The Israelites had failed to step into God’s promises many times. They’d choose to trust in everything from a golden calf they’d made themselves to deals made with enemy countries.  Their past was riddled with failed attempts and now they find themselves in a situation that sounds all too familiar and brings back all the feels of failing.  I bet they could see, taste and even smell the memories etched into their souls of times past where they thought things would go one way and they went another.  I wonder how often they played it back in their minds the events that lead them to continually being captive.  The past when it contains failing makes forgetting that much harder – especially when the future and the promise involves succeeding in that exact same area.

I love that God’s precursor to the promise of the new thing comes with a practical strategy.  A strategy to forget!  I think so often we sense or even know that God is calling us into a new season, but we hinder ourselves by continually thinking on the wounds of the past.  As we ‘keep on thinking about them’, we re-live them, re-experience them and they are corrosive to the promise that stands in front of us.  Our thinking on the past when the past is not something we enjoyed drags it from its rightful place behind us, to an obstacle in front of us that taunts us with discouragement. It makes links between your present and past with a smirk on its face questioning, ‘how’d this go last time you tried it?’ If that doesn’t get you, then its follow up line of ‘nothing’s changed’ makes for its classic one-two-punch.

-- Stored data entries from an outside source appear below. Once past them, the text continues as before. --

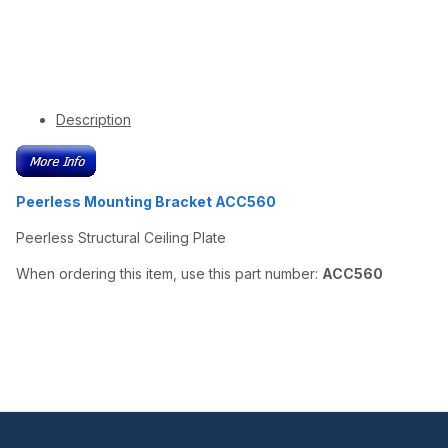
Description
Peerless Mounting Bracket ACC560
Peerless Structural Ceiling Plate
When ordering this item, use this part number:
ACC560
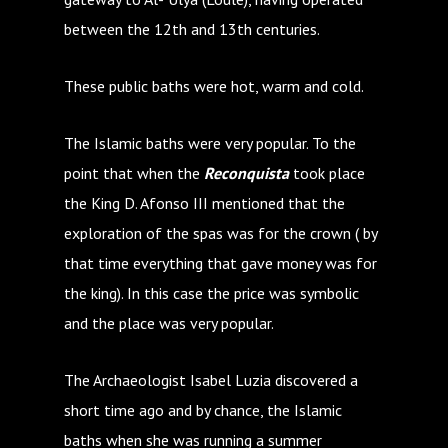
between the 12th and 13th centuries.
These public baths were hot, warm and cold.
The Islamic baths were very popular. To the
point that when the
Reconquista
took place
the King D. Afonso III mentioned that the
exploration of the spas was for the crown ( by
that time everything that gave money was for
the king). In this case the price was symbolic
and the place was very popular.
The Archaeologist Isabel Luzia discovered a
short time ago and by chance, the Islamic
baths when she was running a summer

The apostle Paul also recognised and knew the power of forgetting the past – and he was a man with a past he was not proud of!

Brothers and sisters, I do not consider myself yet to have taken hold of it. But one thing I do: Forgetting what is behind and straining toward what is ahead, I press on toward the goal to win the prize of God’s heavenly calling in Christ Jesus. (Phil 3:13-14)

Again, the strategy repeats, a necessary forgetting of all that was behind and a straining and a pressing on toward the future.  A future-focused-forgetfulness. I love Paul’s confidence too, that his future of fulfilling his calling was likened to winning a prize.  Our futures and the new things God is doing in our lives should be a source of inspiration and hope to us, but I have found the past can be the grim reaper if allowed to step in front of us.  The annoying part about this is that it is only us that allow it that permission and its our thoughts that promote them to a place they were never intended to be. We really need to take every thought captive and make it obedient to the will of God, that is the keeper of our future and our prize.

The future doesn’t just roll in when its loaded with promise.  It’s naïve to think the enemy would allow it to unfold effortlessly and for you just to walk into it like a pre-prepared stage set. To step into all that is in front of us there is a process and the process is to forget and focus. Forget the failed attempts and disappointments of the past. It’s to throw off the things that hinder so you can travel lightly, so you can run.  Fear will come. Memories and failures past will be thrown up on the projector screen of your mind at random moments. There is only one who is able to fully forget and though we are made in His image, we need to get better at this skill with His help.

The past can be a weapon used against you that keeps trying to get in front of you instead of stay behind.  It is an act of will and a choice, to forget.  To dismiss when memories are triggered, to pray when current similarities taunt and to declare that which has been promised.  We focus on all that lays ahead, straining toward it and just simply… forget the rest!